◆ **Given entries**

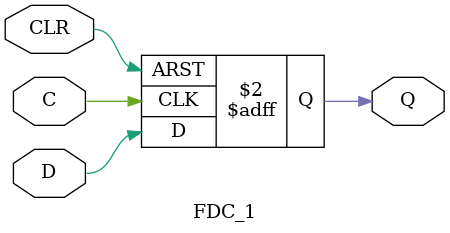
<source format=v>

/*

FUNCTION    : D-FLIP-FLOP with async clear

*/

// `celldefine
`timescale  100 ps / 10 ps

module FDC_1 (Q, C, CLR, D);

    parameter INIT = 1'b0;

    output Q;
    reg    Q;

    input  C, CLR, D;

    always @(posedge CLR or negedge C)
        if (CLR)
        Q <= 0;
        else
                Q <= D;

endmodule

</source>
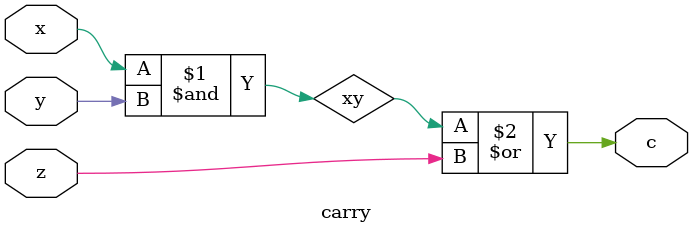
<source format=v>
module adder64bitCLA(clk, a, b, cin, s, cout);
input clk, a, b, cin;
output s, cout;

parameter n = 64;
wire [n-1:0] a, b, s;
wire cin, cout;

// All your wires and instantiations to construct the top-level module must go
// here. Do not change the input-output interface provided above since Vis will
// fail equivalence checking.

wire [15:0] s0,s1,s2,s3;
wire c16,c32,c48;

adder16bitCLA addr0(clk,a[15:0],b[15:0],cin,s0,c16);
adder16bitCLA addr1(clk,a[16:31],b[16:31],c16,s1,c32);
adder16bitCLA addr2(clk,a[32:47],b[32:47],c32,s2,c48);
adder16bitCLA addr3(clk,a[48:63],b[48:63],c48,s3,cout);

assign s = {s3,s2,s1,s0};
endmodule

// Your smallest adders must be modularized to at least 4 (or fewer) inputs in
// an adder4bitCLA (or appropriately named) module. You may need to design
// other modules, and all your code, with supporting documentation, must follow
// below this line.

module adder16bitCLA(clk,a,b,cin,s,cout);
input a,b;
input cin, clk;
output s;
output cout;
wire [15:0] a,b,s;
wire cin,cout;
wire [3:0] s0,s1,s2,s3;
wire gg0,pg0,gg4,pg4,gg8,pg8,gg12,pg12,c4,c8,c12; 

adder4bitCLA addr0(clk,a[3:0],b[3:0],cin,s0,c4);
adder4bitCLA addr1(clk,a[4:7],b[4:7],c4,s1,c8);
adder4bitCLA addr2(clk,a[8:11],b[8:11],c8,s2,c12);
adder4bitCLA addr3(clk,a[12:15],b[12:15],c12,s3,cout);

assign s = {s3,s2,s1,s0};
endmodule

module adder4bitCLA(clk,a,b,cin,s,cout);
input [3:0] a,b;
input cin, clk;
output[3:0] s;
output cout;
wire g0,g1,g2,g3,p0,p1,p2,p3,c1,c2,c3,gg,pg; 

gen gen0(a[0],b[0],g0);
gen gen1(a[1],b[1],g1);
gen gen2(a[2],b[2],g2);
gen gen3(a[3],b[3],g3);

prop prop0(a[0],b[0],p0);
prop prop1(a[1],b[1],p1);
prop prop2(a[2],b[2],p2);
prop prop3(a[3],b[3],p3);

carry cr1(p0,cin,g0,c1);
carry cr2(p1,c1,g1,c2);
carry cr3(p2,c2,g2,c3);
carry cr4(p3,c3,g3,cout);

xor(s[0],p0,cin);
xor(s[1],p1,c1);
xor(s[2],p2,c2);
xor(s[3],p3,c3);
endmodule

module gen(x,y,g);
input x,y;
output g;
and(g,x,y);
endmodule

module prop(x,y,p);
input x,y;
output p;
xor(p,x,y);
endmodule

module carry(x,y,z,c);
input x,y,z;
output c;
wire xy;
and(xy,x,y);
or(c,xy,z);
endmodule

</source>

◆ **Assignment**
Please copy the lines in the records above between the one holding "module adder64bitCLA(clk, a, b, cin, s, cout);" and the one holding "wire gg0,pg0,gg4,pg4,gg8,pg8,gg12,pg12,c4,c8,c12;", inclusive, exactly and with no other line.

◆ **Answer to the problem**
module adder64bitCLA(clk, a, b, cin, s, cout);
input clk, a, b, cin;
output s, cout;

parameter n = 64;
wire [n-1:0] a, b, s;
wire cin, cout;

// All your wires and instantiations to construct the top-level module must go
// here. Do not change the input-output interface provided above since Vis will
// fail equivalence checking.

wire [15:0] s0,s1,s2,s3;
wire c16,c32,c48;

adder16bitCLA addr0(clk,a[15:0],b[15:0],cin,s0,c16);
adder16bitCLA addr1(clk,a[16:31],b[16:31],c16,s1,c32);
adder16bitCLA addr2(clk,a[32:47],b[32:47],c32,s2,c48);
adder16bitCLA addr3(clk,a[48:63],b[48:63],c48,s3,cout);

assign s = {s3,s2,s1,s0};
endmodule

// Your smallest adders must be modularized to at least 4 (or fewer) inputs in
// an adder4bitCLA (or appropriately named) module. You may need to design
// other modules, and all your code, with supporting documentation, must follow
// below this line.

module adder16bitCLA(clk,a,b,cin,s,cout);
input a,b;
input cin, clk;
output s;
output cout;
wire [15:0] a,b,s;
wire cin,cout;
wire [3:0] s0,s1,s2,s3;
wire gg0,pg0,gg4,pg4,gg8,pg8,gg12,pg12,c4,c8,c12; 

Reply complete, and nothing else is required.